*Teks Sumber*
○ ○ ○ ○ ○ ○ ○

Secara keseluruhan teori masuknya Islam di
Indonesia dimulai dari daerah pesisir, seperti Pasai, Gresik, Goa, Talo,
Cirebon, Banten dan Demak. Ini terjadi karena terdapat pelabuhan sebagai pusat
perdagangan dan interaksi antar kawasan, realitas ini mencerminkan bahwa
masyarakat Islam periode awal adalah masyarakat kosmopolit. Sebagai masyarakat
kosmopolit dengan budaya kota dinamis tentu saja umat Islam nusantara telah
berhubungan dengan masyarakat Islam Negara lain.
Sebagaimana Islam di daerah lain, Islam di
Jawa juga berangkat dari daerah pesisir. Namun, dalam perkembangannya dari
tradisi pesisir ini kemudian melebar menjadi tradisi pedalaman yang mulai dari
Pajang ke Mataram (Tofud Abdullah, 1991: 81).[1]
B.

○ ○ ○ ○ ○ ○ ○

*Baris Data*
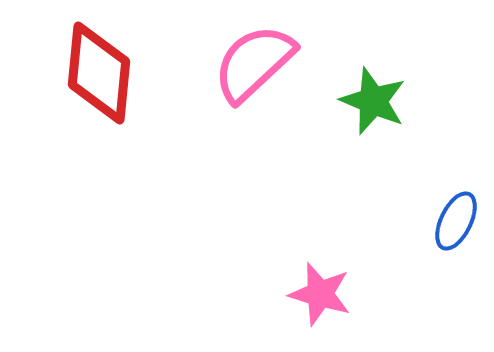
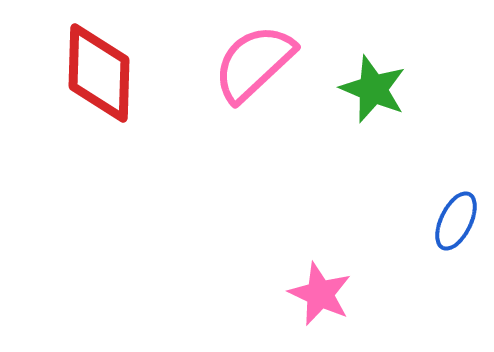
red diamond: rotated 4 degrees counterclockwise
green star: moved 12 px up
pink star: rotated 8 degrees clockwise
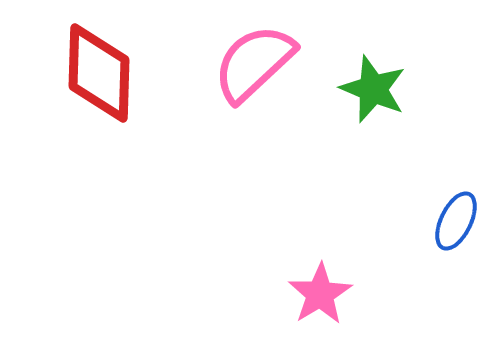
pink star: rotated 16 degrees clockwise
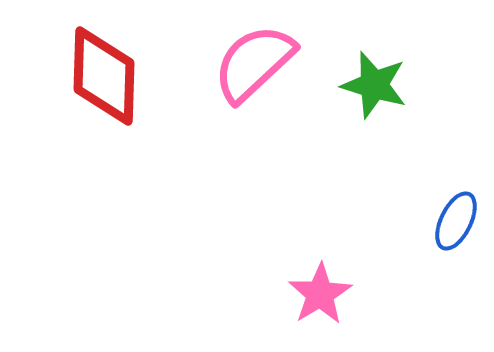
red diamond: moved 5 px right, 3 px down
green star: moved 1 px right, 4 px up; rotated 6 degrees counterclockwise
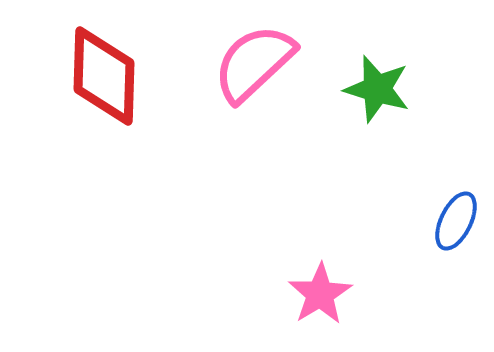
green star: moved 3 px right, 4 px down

○ ○ ○ ○ ○ ○ ○

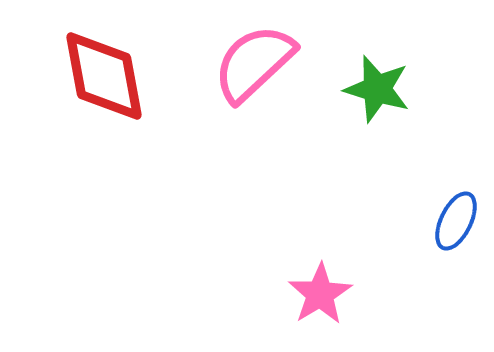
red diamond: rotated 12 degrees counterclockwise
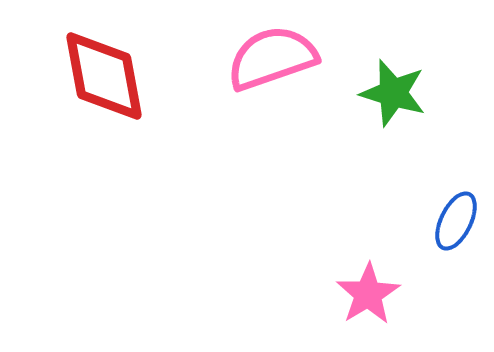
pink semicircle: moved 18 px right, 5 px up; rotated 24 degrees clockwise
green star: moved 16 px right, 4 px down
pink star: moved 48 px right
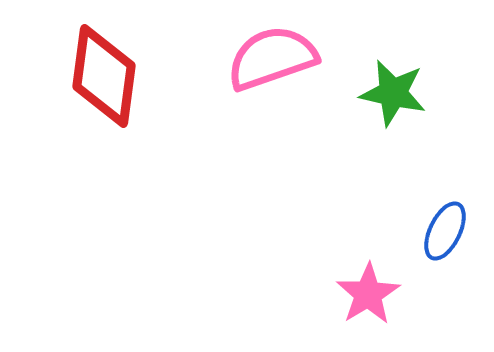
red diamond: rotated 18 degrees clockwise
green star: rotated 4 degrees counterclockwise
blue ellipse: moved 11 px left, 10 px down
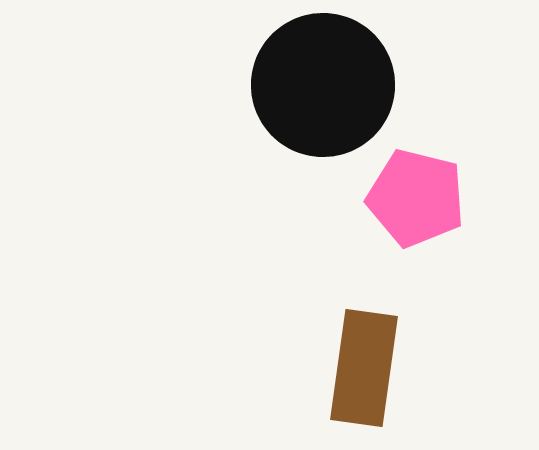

○ ○ ○ ○ ○ ○ ○

*Tugas*
Tentukan apakah setiap pernyataan berikut sesuai dengan teks tentang masuknya Islam di Indonesia di atas. Jawab ya atau tidak untuk tiap pernyataan, lalu kutip kata-kata penentunya dari teks tanpa mengubahnya.
1. Masuknya Islam di Indonesia dimulai dari daerah pedalaman.
2. Daerah pesisir menjadi tempat awal masuknya Islam karena di sana terdapat pelabuhan yang menjadi pusat perdagangan.
3. Di Jawa, tradisi pedalaman dimulai dari Pajang ke Mataram.

*Jawaban*
1. Tidak: "teori masuknya Islam di Indonesia dimulai dari daerah pesisir"
2. Ya: "Ini terjadi karena terdapat pelabuhan sebagai pusat perdagangan dan interaksi antar kawasan"
3. Ya: "melebar menjadi tradisi pedalaman yang mulai dari Pajang ke Mataram"